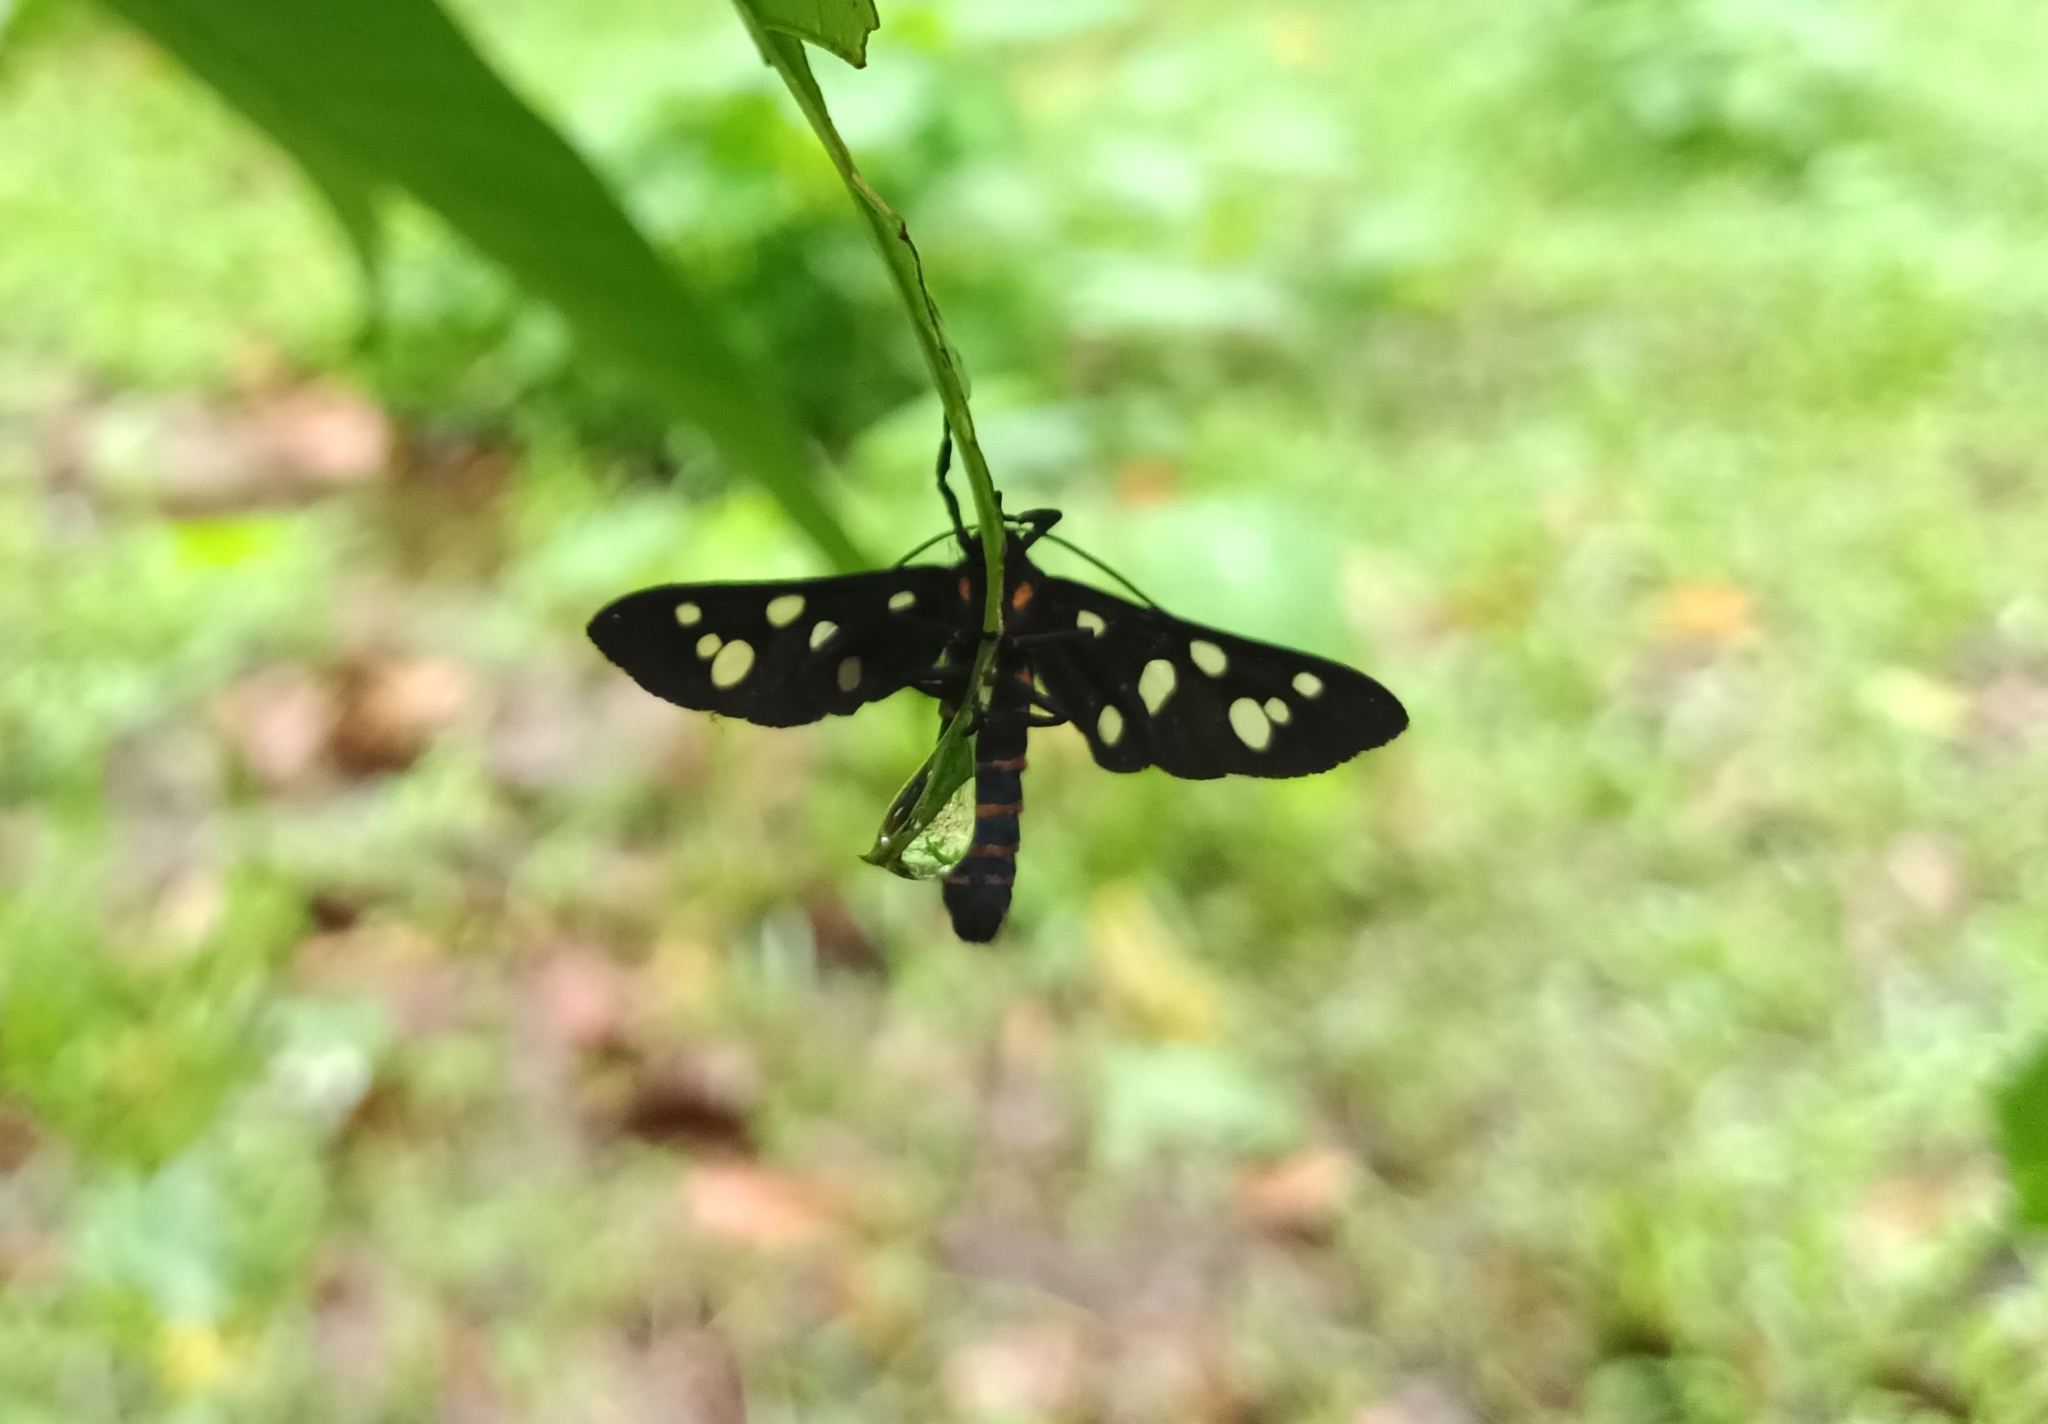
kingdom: Animalia
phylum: Arthropoda
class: Insecta
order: Lepidoptera
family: Erebidae
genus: Amata
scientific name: Amata passalis
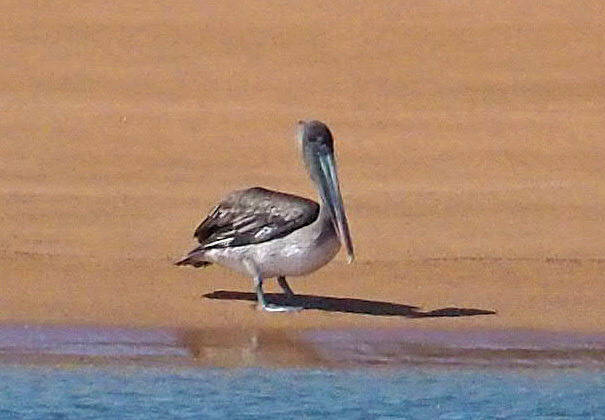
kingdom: Animalia
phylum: Chordata
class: Aves
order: Pelecaniformes
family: Pelecanidae
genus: Pelecanus
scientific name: Pelecanus occidentalis
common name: Brown pelican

■ ■ ■ ■ ■

Recast the lines above as a JSON list of strings, one string per line, with blank lines left out. Leave the pictures out of the answer.

FULL SOLUTION:
[
  "kingdom: Animalia",
  "phylum: Arthropoda",
  "class: Insecta",
  "order: Lepidoptera",
  "family: Erebidae",
  "genus: Amata",
  "scientific name: Amata passalis",
  "kingdom: Animalia",
  "phylum: Chordata",
  "class: Aves",
  "order: Pelecaniformes",
  "family: Pelecanidae",
  "genus: Pelecanus",
  "scientific name: Pelecanus occidentalis",
  "common name: Brown pelican"
]